There are several differences between diesel engines and non-diesel engines. Non-diesel engines combine a fuel mist with air before the mixture is taken into the cylinder, while diesel engines inject fuel into the cylinder after the air is taken in and compressed. Non-diesel engines use a spark plug to ignite the fuel-air mixture, while diesel engines use the heat created by compressing the air in the cylinder to ignite the fuel, which is injected into the hot air after compression. In order to create the high temperatures needed to ignite diesel fuel, diesel engines have much higher compression ratios than
gasoline engines. Because diesel fuel is made of larger molecules than gasoline, burning diesel fuel produces more energy than burning the same volume of gasoline. The higher compression ratio in a diesel engine and the higher energy content of diesel fuel allow diesel engines to be more efficient than gasoline engines.
EXHAUST GAS RECIRCULATION
Exhaust Gas Recirculation is an efficient method to reduce NOx emissions from the engine. It works by recirculating a quantity of exhaust gas back to the engine cylinders. Intermixing the recirculated gas with incoming air reduces the amount of available O2 to the combustion and lowers the peak temperature of combustion.

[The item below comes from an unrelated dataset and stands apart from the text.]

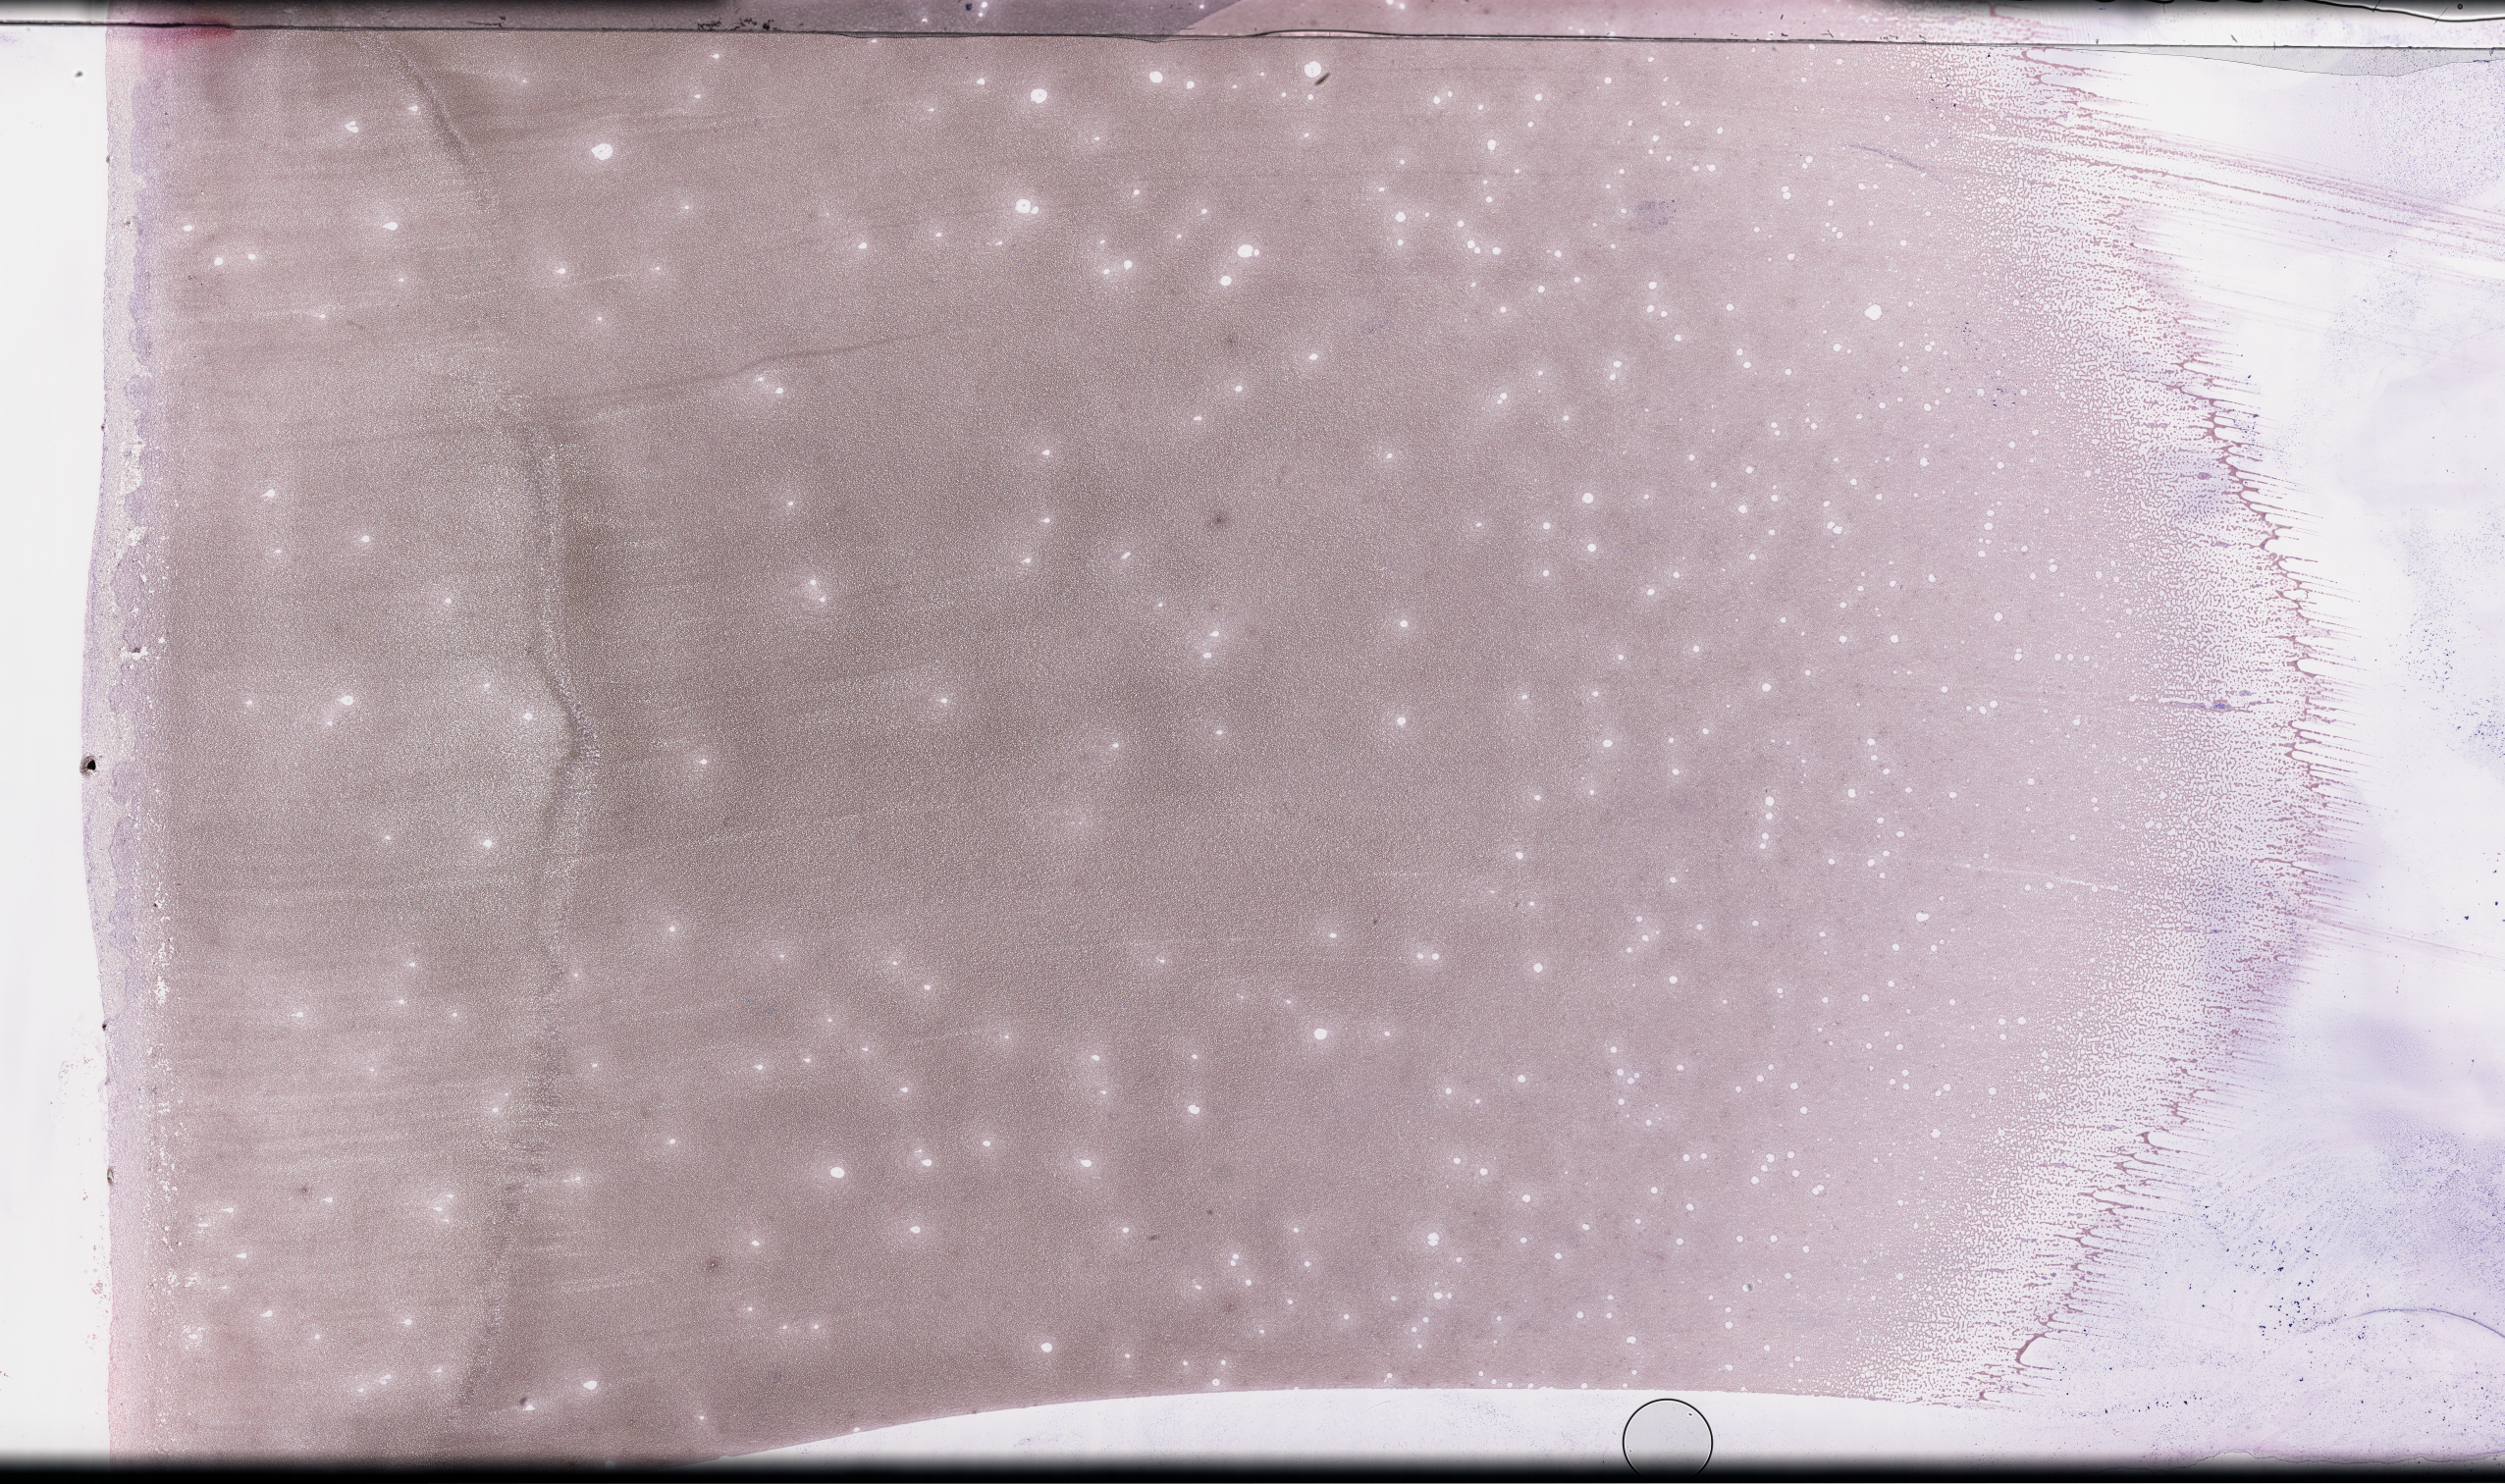
Wright-Giemsa-stained whole blood smear, whole-slide image — shown as a low-resolution overview of the whole scanned area (about 41.2 x 24.4 mm); EDTA-anticoagulated smear; collected on treatment. Male patient.
• from a patient with: Plasma Cell Myeloma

Recirculation is usually achieved by piping a route from the exhaust manifold to the intake manifold. A control valve within the circuit regulates and times the gas flow.
Uses of Exhaust Gas Recirculation
First, exhaust gas recirculation reduces the concentration of oxygen in the fuel-air mixture. By replacing some of the oxygen-rich inlet air with relatively oxygen-poor exhaust gas, there is less oxygen available for the combustion reaction to proceed. Since the rate of a reaction is always dependent to some degree on the concentration of its reactants in the pre- reaction mix, the NOx-producing reactions proceed more slowly, which means that less NOx is formed.
In addition, since there is less oxygen available, the engine must be adjusted to inject less fuel before each power stroke. Since we are now burning less fuel, there is less heat available to heat the fluids taking place in the reaction. The combustion reaction therefore occurs at lower temperature. Since the temperature is lower, and since the rate of the NOx-forming reaction is lower at lower temperatures, less NOx is formed.
Thus, as seen that using Exhaust Gas Recirculation Technique in engines, the emissions are vary much controlled due to lesser amounts of NOx entering the atmosphere. Thus the emission levels to be maintained are attained by the engines. As seen, Exhaust Gas Recirculation is a very simple method. It has proven to be very useful and it is being modified further to attain better standards. This method is very reliable in terms of fuel consumption and highly reliable. Thus EGR is the most effective method for reducing the nitrous oxide emissions from the engine exhaust. Many of the four wheeler manufacturers used this technique like Ford Company, Benz Motors etc to improve the engine performance and reduce the amount of pollutants in the exhaust of the engine.